--- Available records Enclosed Below ---

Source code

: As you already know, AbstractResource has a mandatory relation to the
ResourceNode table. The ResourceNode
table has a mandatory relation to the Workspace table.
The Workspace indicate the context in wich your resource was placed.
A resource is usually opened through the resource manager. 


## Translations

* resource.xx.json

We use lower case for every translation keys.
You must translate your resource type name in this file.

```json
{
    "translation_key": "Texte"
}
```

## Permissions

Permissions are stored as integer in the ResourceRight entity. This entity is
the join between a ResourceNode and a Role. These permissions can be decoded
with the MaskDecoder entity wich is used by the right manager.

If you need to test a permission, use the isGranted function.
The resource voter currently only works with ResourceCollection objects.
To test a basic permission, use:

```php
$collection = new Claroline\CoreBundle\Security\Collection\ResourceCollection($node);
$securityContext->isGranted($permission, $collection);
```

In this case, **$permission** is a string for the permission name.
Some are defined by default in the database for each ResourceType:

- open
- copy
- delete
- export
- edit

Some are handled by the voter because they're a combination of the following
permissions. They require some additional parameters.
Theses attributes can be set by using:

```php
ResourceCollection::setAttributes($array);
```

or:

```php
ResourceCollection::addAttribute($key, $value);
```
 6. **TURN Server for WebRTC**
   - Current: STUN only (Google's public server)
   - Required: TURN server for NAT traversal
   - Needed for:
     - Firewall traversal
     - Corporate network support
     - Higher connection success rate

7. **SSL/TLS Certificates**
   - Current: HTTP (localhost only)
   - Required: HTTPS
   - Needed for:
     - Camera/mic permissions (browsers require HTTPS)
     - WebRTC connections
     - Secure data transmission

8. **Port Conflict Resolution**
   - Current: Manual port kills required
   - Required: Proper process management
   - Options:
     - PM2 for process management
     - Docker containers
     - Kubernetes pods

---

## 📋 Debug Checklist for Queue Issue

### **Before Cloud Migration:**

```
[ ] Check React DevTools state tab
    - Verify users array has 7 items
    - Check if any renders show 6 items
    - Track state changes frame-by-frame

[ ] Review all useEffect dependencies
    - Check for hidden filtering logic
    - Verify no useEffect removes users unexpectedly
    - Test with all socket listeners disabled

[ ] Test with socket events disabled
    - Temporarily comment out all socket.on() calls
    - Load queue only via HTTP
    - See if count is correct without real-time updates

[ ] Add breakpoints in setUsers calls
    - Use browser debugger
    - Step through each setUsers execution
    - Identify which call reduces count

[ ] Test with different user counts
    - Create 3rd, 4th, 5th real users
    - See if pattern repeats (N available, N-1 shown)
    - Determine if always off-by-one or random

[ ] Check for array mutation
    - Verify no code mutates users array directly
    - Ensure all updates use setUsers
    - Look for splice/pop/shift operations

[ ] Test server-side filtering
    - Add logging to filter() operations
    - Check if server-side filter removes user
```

--- End of Enclosed Available records ---

§ **Assignment**
An exact copy of the data, with every line intact, is the required answer.

§ **The answer**
Source code

: As you already know, AbstractResource has a mandatory relation to the
ResourceNode table. The ResourceNode
table has a mandatory relation to the Workspace table.
The Workspace indicate the context in wich your resource was placed.
A resource is usually opened through the resource manager. 


## Translations

* resource.xx.json

We use lower case for every translation keys.
You must translate your resource type name in this file.

```json
{
    "translation_key": "Texte"
}
```

## Permissions

Permissions are stored as integer in the ResourceRight entity. This entity is
the join between a ResourceNode and a Role. These permissions can be decoded
with the MaskDecoder entity wich is used by the right manager.

If you need to test a permission, use the isGranted function.
The resource voter currently only works with ResourceCollection objects.
To test a basic permission, use:

```php
$collection = new Claroline\CoreBundle\Security\Collection\ResourceCollection($node);
$securityContext->isGranted($permission, $collection);
```

In this case, **$permission** is a string for the permission name.
Some are defined by default in the database for each ResourceType:

- open
- copy
- delete
- export
- edit

Some are handled by the voter because they're a combination of the following
permissions. They require some additional parameters.
Theses attributes can be set by using:

```php
ResourceCollection::setAttributes($array);
```

or:

```php
ResourceCollection::addAttribute($key, $value);
```
 6. **TURN Server for WebRTC**
   - Current: STUN only (Google's public server)
   - Required: TURN server for NAT traversal
   - Needed for:
     - Firewall traversal
     - Corporate network support
     - Higher connection success rate

7. **SSL/TLS Certificates**
   - Current: HTTP (localhost only)
   - Required: HTTPS
   - Needed for:
     - Camera/mic permissions (browsers require HTTPS)
     - WebRTC connections
     - Secure data transmission

8. **Port Conflict Resolution**
   - Current: Manual port kills required
   - Required: Proper process management
   - Options:
     - PM2 for process management
     - Docker containers
     - Kubernetes pods

---

## 📋 Debug Checklist for Queue Issue

### **Before Cloud Migration:**

```
[ ] Check React DevTools state tab
    - Verify users array has 7 items
    - Check if any renders show 6 items
    - Track state changes frame-by-frame

[ ] Review all useEffect dependencies
    - Check for hidden filtering logic
    - Verify no useEffect removes users unexpectedly
    - Test with all socket listeners disabled

[ ] Test with socket events disabled
    - Temporarily comment out all socket.on() calls
    - Load queue only via HTTP
    - See if count is correct without real-time updates

[ ] Add breakpoints in setUsers calls
    - Use browser debugger
    - Step through each setUsers execution
    - Identify which call reduces count

[ ] Test with different user counts
    - Create 3rd, 4th, 5th real users
    - See if pattern repeats (N available, N-1 shown)
    - Determine if always off-by-one or random

[ ] Check for array mutation
    - Verify no code mutates users array directly
    - Ensure all updates use setUsers
    - Look for splice/pop/shift operations

[ ] Test server-side filtering
    - Add logging to filter() operations
    - Check if server-side filter removes user
```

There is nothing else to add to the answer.